# INSTRUCTIONS
1. Quote everything in the baby chicks thread from "Well, I finally" down to "all the attention.".
2. Name each distinct username that posts in the baby chicks forum thread, listing each one once.
3. Carry on the baby chicks forum thread from the point where it stops.

# SOURCE EXTRACT
# Self Sufficiency/Living off the Land or Off the Grid > Livestock and Animal Husbandry >  Baby chicks

## finallyME

Well, I finally convinced the misses that we need some chicks.  Here is a video I did with our new flock.  I got 10 Rode Island Reds, and plan to keep 4 for laying with the rest going into the freezer.  That is, if they can survive all the attention.

----------


## Justin Case

Don't let the Cat see this  :Wink:

----------


## nell67

Cool beans,FM! Did you get straight run,or all pullets??? We have them in our store as well,I just purchased some Ameracauna chicks for  99 cents each (before my discount) they are normally nearly $3 each,but these came in a "Fry Pan Special" lot and I had to sex them myself to get just the pullets.

----------


## Justin Case

> Cool beans,FM! Did you get straight run,or all pullets??? We have them in our store as well,I just purchased some Ameracauna chicks for  99 cents each (before my discount) they are normally nearly $3 each,but these came in a "Fry Pan Special" lot and* I had to sex them myself* to get just the pullets.


Oooooooooo  Really ?   woo hoo !

----------


## nell67

Pervert........,,And the way I do it does not entail looking under the  tail at all.....

----------


## Justin Case

:Blushing:  :Blushing:  :Blushing:

----------


## nell67

Justin,I "hang: the chicks to determine the sex,with my forefinger and thumb around its neck,I let it hang from my hand,if it "fights like a rooster" (kicks and scratches at your hand) it is a cockerel,if it "gives up" and just hangs with its feet straight down,it is a pullet.

 It is not an exact science,but about 92% accurate,you can get your chicks cheaper in the farm supply stores by going to the straight run (mixed male and female) and sexing them yourself,they still have to give it to you at the cheaper s/r price.

I do this for a lot of customers on a daily basis when we have chicks in the store,and rabbits,I sex a lot of bunnies too..

# SUPPLIED RECORDS
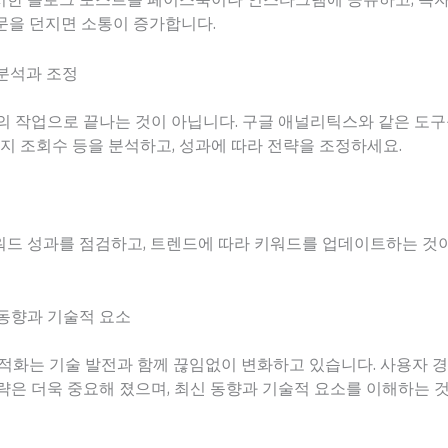
문을 던지면 소통이 증가합니다.
 분석과 조정
번의 작업으로 끝나는 것이 아닙니다. 구글 애널리틱스와 같은 도구
이지 조회수 등을 분석하고, 성과에 따라 전략을 조정하세요.
키워드 성과를 점검하고, 트렌드에 따라 키워드를 업데이트하는 것
 동향과 기술적 요소
적화는 기술 발전과 함께 끊임없이 변화하고 있습니다. 사용자 
전략은 더욱 중요해 졌으며, 최신 동향과 기술적 요소를 이해하는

# ANSWER SET
1.
Well, I finally convinced the misses that we need some chicks.  Here is a video I did with our new flock.  I got 10 Rode Island Reds, and plan to keep 4 for laying with the rest going into the freezer.  That is, if they can survive all the attention.

2.
finallyME
Justin Case
nell67

3.
----------


## Justin Case

> Justin,I "hang: the chicks to determine the sex,with my forefinger and thumb around its neck,I let it hang from my hand,if it "fights like a rooster" (kicks and scratches at your hand) it is a cockerel,if it "gives up" and just hangs with its feet straight down,it is a pullet.
> 
>  It is not an exact science,but about 92% accurate,you can get your chicks cheaper in the farm supply stores by going to the straight run (mixed male and female) and sexing them yourself,they still have to give it to you at the cheaper s/r price.
> 
> I do this for a lot of customers on a daily basis when we have chicks in the store,and rabbits,*I sex a lot of bunnies too.*.


and you call me a "Pervert"  lol,,,   btw,,  do boy chickens have an adams apple ?  :Blink:

----------


## nell67

I have never paid attention to whether they do or not.....and I have cut a lot of heads off chickens,it just never occured to me to check. LOL

ugghh,there is a lot of jokes about "choking chickens" where I work.... :Blushing:  :Blushing:  :Blushing:  :Sneaky2:

----------


## finallyME

Nell, they are all pullets.  At least that is what the Farm store was selling them as.  Last year when we were looking at the new chicks one of the employees what showing how to tell pullets from cockerels.  He basically did what you just described.  He would hold the chick upside down by both feet.  If they did a sit-up, they were a cockerel.  If they went limp, a pullet.  Anyways, they had Ameraucanas, but they were $3.79 each and the RIRs were only $2.39 each.  I might get a few of those next year.  This is my first time, so we will see how it goes.  Now I need to build the coop.  I will probably build a tractor.

It took me a few times to figure how to sex rabbits.  But, now I can do it pretty good, if they stay still long enough  :Wink:  .

----------


## nell67

FM,if they are selling them as pullets,then they came in from the hatchery already sexed by the vent method,I don't do that one because if you dont do it right,you squish their guts out,but still there have been cockerels in the mix of pullets that came in pre sexed.

On the bunnies,grab them by the scruff of the neck,place 2 fingers between the ears and apply light pressure there,and it sort of paralyzes them while you hold them,soon as you left off the pressure,they are fine.

Never ung the chicks by their feet,just the neck! Will have to try that.

----------


## Justin Case

> FM,if they are selling them as pullets,then they came in from the hatchery already sexed by the vent method,I don't do that one because if you dont do it right,you squish their guts out,but still there have been cockerels in the mix of pullets that came in pre sexed.
> 
> On the bunnies,*grab them by the scruff of the neck,place 2 fingers between the ears and apply light pressure there,and it sort of paralyzes them while you hold them*,soon as you left off the pressure,they are fine.
> 
> Never ung the chicks by their feet,just the neck! Will have to try that.


Hey,,  That works on ME too !   :Blushing:  :Winkiss:

----------


## nell67

Do you have long furry ears,Justin???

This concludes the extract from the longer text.